Leigong's Handbook c. 1590s

Chinese food contains a hidden recipe for living, a new analysis reveals.

In political terms, the banquet in China was a coded environment, at times reminiscent of high table at Cambridge colleges.

Professor Roel Sterckx

Writing in a book published this week, Cambridge academic Professor Roel Sterckx argues that the culinary arts supplied some of the key concepts and metaphors in Chinese philosophy and political thought over 2,000 years ago.

Much of the symbolism that pervades Chinese food culture, he suggests, not only influenced the early Chinese but also survives in Chinese society today.

Drawing on virtually the entire corpus of texts that were produced in China for 800 years after the 6th century BCE, Sterckx explores how a vibrant culinary culture was important for how the early Chinese explained the workings of the human senses.

He discovered that one of the most recurrent portrayals of ministers, advisers, and those offering counsel to rulers and emperors is that they started their careers as cooks or butchers.

“Cooking, eating, feeding, dining and banqueting were a much used craft analogy for good and moral government in traditional China,” explained Sterckx, who is the Joseph Needham Professor of Chinese History, Science and Civilisation. “Cooks, butchers and stewards exemplified some of the worldly skills upon which the art of rulership was modelled.”

For instance, the ability to combine ingredients in equal proportion to ensure that no individual flavour overpowers the other symbolised the idea of harmony. Likewise, chopping up meat in equal portions, or controlling one’s intake of alcohol during banquets and rituals, exemplified a sense for propriety and order.

China’s most famous thinker Confucius (551-479 BCE) claimed that a person of good morals should not crave a full stomach. He allegedly found pleasure in coarse food and plain water, did not speak during his meal, and would not eat to the full in the presence of someone in mourning. The Chinese sage was also said to be able to go through an entire day of ritual drinking without getting inebriated.

The ancient Chinese also believed that nutrition influenced the moral character of human beings, including an unborn person’s moral development. A mother could ‘instruct’ the fetus by eating only food that was cut properly and from well-balanced dishes.

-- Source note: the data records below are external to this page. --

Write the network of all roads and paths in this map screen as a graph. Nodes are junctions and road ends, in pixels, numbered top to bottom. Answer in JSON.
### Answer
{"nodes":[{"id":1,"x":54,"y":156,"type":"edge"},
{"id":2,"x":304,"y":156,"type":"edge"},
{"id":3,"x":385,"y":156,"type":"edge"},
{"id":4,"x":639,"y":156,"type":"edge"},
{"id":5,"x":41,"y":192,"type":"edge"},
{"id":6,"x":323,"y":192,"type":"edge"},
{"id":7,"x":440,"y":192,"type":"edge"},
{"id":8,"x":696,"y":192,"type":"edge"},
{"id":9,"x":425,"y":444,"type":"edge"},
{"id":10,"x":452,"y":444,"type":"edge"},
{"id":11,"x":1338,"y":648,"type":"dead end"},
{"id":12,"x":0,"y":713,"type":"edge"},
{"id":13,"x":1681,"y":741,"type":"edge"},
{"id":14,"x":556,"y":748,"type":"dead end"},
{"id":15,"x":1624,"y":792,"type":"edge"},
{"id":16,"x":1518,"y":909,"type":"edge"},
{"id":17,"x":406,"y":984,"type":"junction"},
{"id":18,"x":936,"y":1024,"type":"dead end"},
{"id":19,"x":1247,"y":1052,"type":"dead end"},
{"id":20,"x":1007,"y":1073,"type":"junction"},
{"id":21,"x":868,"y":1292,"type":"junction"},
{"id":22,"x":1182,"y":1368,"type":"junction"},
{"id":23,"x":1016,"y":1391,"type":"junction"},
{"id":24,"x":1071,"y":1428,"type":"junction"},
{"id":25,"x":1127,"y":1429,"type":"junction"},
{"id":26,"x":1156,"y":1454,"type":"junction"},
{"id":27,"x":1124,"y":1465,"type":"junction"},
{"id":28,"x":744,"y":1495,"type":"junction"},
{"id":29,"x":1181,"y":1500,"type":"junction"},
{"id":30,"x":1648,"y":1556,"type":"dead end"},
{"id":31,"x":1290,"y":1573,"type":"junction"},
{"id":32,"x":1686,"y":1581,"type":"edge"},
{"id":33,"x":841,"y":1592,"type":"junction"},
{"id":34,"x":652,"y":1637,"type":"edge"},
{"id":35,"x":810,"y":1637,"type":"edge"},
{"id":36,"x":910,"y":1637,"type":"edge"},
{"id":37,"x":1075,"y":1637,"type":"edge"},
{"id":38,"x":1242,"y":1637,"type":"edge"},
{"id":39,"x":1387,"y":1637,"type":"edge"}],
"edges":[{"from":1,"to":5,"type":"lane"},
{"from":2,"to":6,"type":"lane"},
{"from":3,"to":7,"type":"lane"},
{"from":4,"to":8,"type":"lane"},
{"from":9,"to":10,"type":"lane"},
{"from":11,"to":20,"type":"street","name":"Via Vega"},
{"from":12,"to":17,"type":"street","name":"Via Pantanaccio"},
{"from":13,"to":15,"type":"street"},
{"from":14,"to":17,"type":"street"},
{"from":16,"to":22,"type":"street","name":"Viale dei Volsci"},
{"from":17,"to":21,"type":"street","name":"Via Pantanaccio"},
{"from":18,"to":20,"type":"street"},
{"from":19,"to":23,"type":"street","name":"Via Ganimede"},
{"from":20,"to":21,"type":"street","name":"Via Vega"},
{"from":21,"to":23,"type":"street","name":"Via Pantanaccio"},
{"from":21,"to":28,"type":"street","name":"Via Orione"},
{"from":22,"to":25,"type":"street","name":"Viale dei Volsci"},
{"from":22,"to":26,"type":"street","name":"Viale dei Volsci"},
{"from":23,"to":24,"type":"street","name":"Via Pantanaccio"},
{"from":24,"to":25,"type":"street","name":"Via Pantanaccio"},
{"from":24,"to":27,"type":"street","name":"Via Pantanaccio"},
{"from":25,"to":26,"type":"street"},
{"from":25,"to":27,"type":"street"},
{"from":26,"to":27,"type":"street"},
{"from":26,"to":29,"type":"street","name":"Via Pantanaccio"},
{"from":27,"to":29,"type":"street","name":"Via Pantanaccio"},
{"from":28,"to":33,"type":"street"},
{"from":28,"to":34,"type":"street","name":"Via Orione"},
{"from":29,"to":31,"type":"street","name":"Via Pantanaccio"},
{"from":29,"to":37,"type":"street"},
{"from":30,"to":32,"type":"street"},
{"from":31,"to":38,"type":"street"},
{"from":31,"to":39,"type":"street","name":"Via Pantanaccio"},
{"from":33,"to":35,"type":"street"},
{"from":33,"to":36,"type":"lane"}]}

Rulers and emperors were admonished to modify their intake of food depending on the circumstances of the day. This included economising on the amount of dishes served at court in times of famine, or switching to vegetarian fare in times of floods and droughts.

“In political terms, the banquet in China was a coded environment, at times reminiscent of high table at Cambridge colleges,” said Sterckx. “Banquets affirmed respective hierarchies among participants that were expressed in the seating arrangements, in the number of allocated dishes, in the sequence in which guests toasted their host or vice versa, and in the utensils, food vessels and cups used during a meal.”

Banquets were also venues where matters of political and military honour were settled and drinking parties were often put on as a ploy to trick, humiliate, or eliminate political opponents.

“Chinese culture is remarkably continuous,” Sterckx added, “and it is fascinating to observe how many of the ideas and practices I discovered in ancient texts while researching this book survive in Chinese society today: the presentation of food offerings is still at the heart of Chinese religious practice, a lively religious economy centred on hosting and the exchange of gifts is resurfacing in China, and the Chinese language remains peppered with vocabulary and images that draw on dietary culture.”

“Remarkably, some of the complex rules and etiquette that surround the banqueting of guests and hosting of visitors and political delegations today differ little from the regulations prescribed in the ritual classics from the time of Confucius!”

Food, Sacrifice, and Sagehood in Early China by Professor Roel Sterckx is published by Cambridge University Press.